GIVEN PASSAGE section start

- The most effective way to scan during daylight is through a series of short, regularly-spaced eye movements in 10 degree sectors.
- If there is no apparent relative motion between another aircraft and yours, you are probably on a collision course.
- In haze, air traffic and terrain features appear to be farther away than they actually are.
- Prior to starting any maneuvers, make clearing turns and carefully scan the area for other aircraft.
- An aircraft in distress has the right-of-way over all other aircraft.
- When two aircraft on the same category are converging, but not head-on, the aircraft to the left shall give way. If the aircraft are on a head-on collision course, both aircraft should give way to the right.
- The least maneuverable aircraft normally has the right-of-way. For example, a glider has the right-of-way over an airship and an airship has the right-of-way over a airplane.
- When two or more aircraft are approaching an airport for the purpose of landing, the right-of-way belongs to the aircraft at the lower altitude.
- The minimum safe altitude anywhere must allow an emergency landing, following an engine failure, without undue hazard to persons or property on the surface.
- Over a congested area, you are required to fly 1,000 ft. above any obstacle within a horizontal radius of 2,000 ft. of your aircraft.
- When flying over an uncongested area, you must fly at least 500 ft. above the surface. Over sparsely populated or open water areas you cannot fly within 500 ft. of any person, vessel, vehicle, or structure.
- When taxiing in strong winds, proper use of the aileron and elevator controls will help you maintain control of your airplane. For example, when taxiing in a quartering headwind, hold the aileron up on the side from which the wind is blowing. In a quartering tailwind, position the aileron down on the side from which the wind is blowing.
- Generally, the most critical wind condition when taxiing a high-wing, tricycle-gear airplane is a quartering tailwind.
- When taxiing a tailwheel airplane, you should position the ailerons the same as you do for a tricycle-gear airplane. However, you should hold the elevator control aft (elevator up) in a headwind, and hold the elevator control forward (elevator down) in a tailwind.

GIVEN PASSAGE section end

● **REQUIRED TASKS**
**a.** Write out the portion of the flight safety notes between "- When taxiing in" and "a quartering tailwind.", inclusive.
**b.** In the flight safety notes, which aircraft has the right-of-way when two or more aircraft are approaching an airport to land?

RECORDED INFORMATION section start

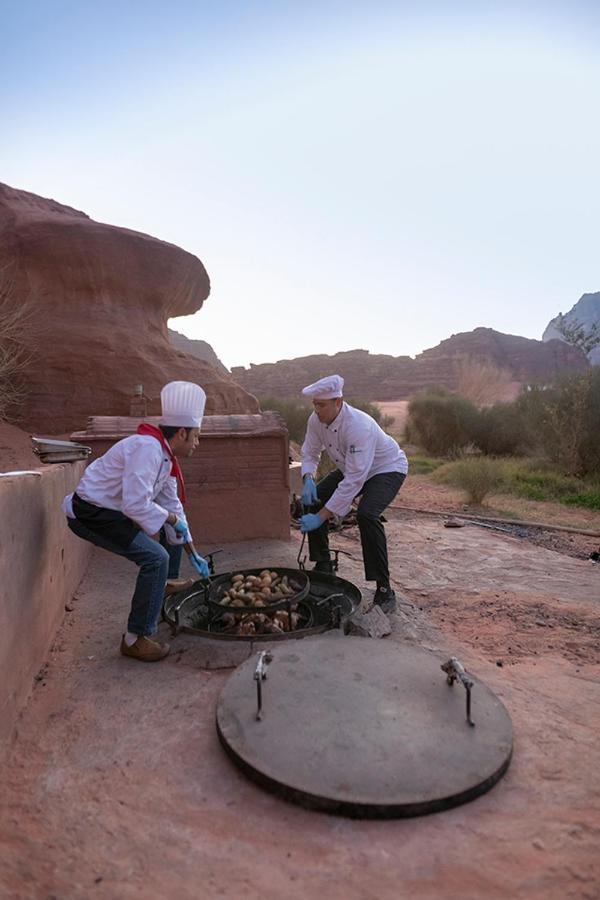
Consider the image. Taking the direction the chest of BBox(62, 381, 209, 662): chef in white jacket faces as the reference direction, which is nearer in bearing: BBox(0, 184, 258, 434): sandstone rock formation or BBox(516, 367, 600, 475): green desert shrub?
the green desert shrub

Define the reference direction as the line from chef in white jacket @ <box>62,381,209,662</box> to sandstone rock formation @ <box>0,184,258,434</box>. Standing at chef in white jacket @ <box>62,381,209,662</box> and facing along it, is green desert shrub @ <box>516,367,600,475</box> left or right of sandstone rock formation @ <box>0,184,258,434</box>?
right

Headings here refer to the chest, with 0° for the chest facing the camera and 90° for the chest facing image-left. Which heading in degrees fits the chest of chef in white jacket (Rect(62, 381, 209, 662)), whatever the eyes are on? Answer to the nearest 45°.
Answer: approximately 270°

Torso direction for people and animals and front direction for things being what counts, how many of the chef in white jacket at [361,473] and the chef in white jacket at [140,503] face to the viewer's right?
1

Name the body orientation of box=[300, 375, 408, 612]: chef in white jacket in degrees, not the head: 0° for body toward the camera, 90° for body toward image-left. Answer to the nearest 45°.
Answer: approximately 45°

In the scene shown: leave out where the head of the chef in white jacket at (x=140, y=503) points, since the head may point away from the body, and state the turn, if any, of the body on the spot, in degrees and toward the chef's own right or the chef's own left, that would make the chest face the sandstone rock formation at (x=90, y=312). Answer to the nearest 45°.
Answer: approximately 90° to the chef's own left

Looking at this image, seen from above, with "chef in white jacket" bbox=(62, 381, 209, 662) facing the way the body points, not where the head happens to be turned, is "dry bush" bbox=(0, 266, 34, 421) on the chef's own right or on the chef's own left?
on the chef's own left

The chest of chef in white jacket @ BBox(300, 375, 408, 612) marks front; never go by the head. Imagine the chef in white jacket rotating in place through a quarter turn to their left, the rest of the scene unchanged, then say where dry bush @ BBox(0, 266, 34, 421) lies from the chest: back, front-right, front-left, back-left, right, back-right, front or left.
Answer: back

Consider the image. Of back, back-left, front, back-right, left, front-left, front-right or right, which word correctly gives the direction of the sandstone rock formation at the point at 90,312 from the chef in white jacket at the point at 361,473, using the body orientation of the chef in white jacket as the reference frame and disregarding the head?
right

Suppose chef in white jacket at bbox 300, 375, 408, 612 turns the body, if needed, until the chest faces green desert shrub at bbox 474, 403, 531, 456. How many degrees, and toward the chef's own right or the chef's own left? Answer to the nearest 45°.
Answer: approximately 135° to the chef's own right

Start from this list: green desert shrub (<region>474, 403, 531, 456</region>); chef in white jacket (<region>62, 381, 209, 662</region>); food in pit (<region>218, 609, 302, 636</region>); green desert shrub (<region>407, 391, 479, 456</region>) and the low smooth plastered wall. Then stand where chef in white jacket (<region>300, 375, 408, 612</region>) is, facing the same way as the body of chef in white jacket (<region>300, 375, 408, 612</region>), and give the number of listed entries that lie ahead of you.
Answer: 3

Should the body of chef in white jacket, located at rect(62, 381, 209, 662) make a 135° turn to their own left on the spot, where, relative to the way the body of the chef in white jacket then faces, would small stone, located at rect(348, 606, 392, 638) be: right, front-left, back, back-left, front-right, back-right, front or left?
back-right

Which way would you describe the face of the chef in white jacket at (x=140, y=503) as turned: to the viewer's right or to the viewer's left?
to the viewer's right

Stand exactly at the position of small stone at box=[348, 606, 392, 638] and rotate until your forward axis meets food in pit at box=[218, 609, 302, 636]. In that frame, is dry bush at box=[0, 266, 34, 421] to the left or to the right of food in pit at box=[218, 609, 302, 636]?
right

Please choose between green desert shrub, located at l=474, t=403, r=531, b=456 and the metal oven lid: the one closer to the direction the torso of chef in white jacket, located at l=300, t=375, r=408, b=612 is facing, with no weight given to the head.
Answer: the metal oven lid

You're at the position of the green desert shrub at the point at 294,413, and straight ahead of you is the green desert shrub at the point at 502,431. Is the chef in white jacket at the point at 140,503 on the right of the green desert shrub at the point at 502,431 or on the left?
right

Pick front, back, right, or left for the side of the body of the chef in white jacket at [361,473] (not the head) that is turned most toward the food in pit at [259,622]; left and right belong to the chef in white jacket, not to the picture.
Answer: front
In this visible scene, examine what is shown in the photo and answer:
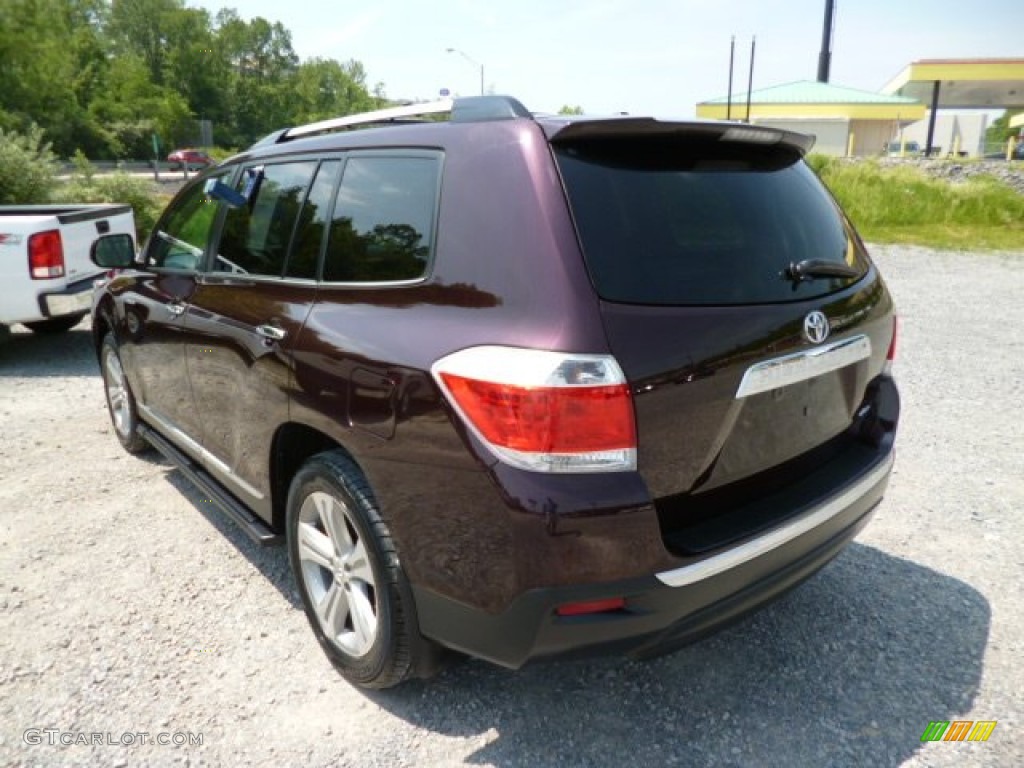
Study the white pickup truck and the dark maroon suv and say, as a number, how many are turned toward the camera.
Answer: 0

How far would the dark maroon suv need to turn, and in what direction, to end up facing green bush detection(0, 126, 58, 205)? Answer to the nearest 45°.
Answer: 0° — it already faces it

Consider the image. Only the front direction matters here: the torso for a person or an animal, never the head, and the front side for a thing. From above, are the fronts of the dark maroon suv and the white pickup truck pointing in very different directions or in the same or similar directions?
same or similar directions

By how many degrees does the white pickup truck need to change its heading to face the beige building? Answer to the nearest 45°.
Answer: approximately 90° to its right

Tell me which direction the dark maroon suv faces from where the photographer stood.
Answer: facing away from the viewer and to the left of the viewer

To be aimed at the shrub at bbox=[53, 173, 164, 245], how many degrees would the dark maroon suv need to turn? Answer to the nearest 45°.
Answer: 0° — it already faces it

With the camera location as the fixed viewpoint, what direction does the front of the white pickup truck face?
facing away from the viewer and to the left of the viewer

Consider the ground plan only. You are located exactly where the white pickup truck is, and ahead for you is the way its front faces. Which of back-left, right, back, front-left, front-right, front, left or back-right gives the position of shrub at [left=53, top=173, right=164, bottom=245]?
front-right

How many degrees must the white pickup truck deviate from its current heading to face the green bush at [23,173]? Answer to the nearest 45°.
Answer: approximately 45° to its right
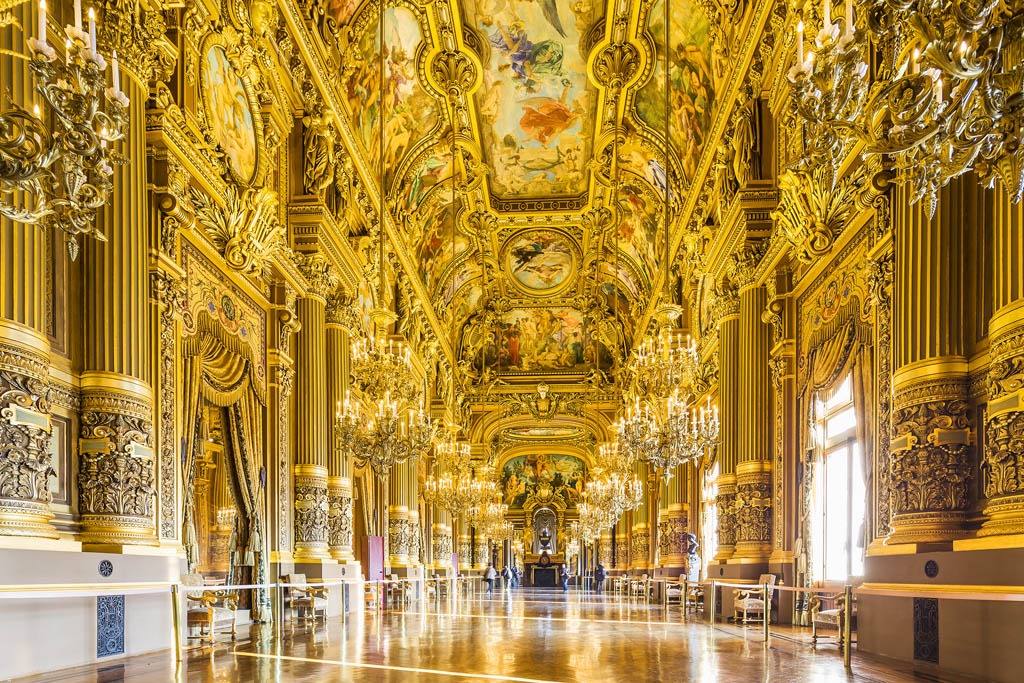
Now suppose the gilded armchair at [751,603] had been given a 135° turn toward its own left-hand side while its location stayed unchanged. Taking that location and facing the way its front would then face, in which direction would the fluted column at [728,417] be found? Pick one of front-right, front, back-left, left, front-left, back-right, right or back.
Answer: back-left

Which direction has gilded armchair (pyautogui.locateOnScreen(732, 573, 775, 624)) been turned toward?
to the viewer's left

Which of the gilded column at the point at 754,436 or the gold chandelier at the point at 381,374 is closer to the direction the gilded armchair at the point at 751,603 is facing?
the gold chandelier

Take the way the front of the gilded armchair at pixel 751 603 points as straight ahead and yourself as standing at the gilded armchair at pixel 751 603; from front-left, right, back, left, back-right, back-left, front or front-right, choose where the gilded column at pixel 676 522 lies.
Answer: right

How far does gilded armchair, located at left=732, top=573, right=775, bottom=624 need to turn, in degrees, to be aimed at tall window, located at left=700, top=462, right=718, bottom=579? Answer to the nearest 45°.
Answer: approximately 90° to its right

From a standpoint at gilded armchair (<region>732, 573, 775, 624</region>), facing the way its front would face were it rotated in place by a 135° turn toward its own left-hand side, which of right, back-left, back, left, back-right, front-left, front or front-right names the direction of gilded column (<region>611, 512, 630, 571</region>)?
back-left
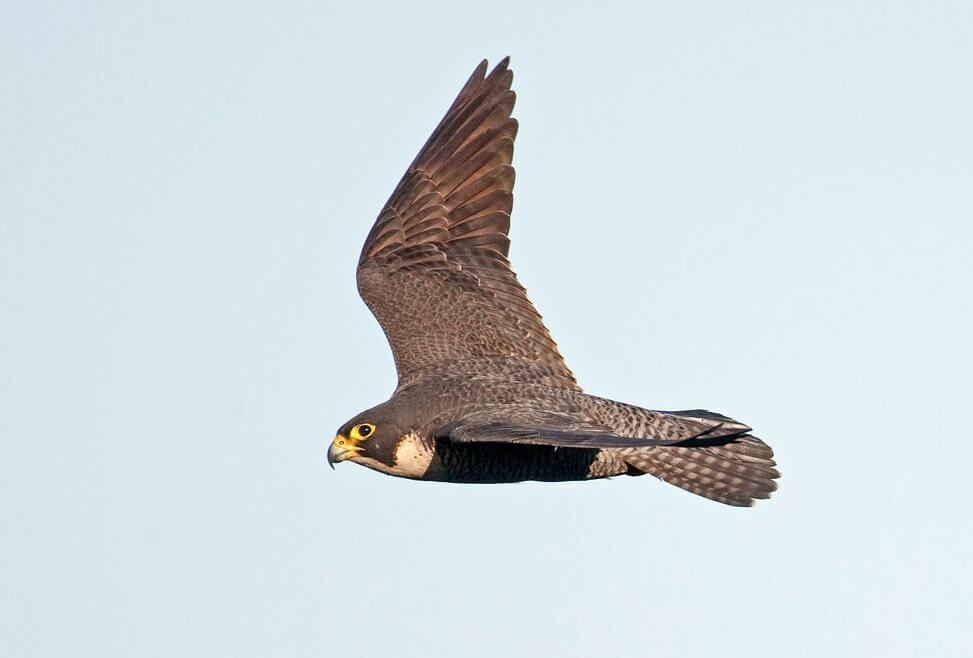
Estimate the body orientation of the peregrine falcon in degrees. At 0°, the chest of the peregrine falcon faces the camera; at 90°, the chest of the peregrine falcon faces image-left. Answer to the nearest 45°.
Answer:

RECORDED INFORMATION section end

● **ANSWERS BELOW**
**a.**
- When taxiing in strong winds, proper use of the aileron and elevator controls will help you maintain control of your airplane. For example, when taxiing in a quartering headwind, hold the aileron up on the side from which the wind is blowing. In a quartering tailwind, position the aileron down on the side from which the wind is blowing.
- Generally, the most critical wind condition when taxiing a high-wing, tricycle-gear airplane is a quartering tailwind.

**b.** The aircraft at the lower altitude has the right-of-way.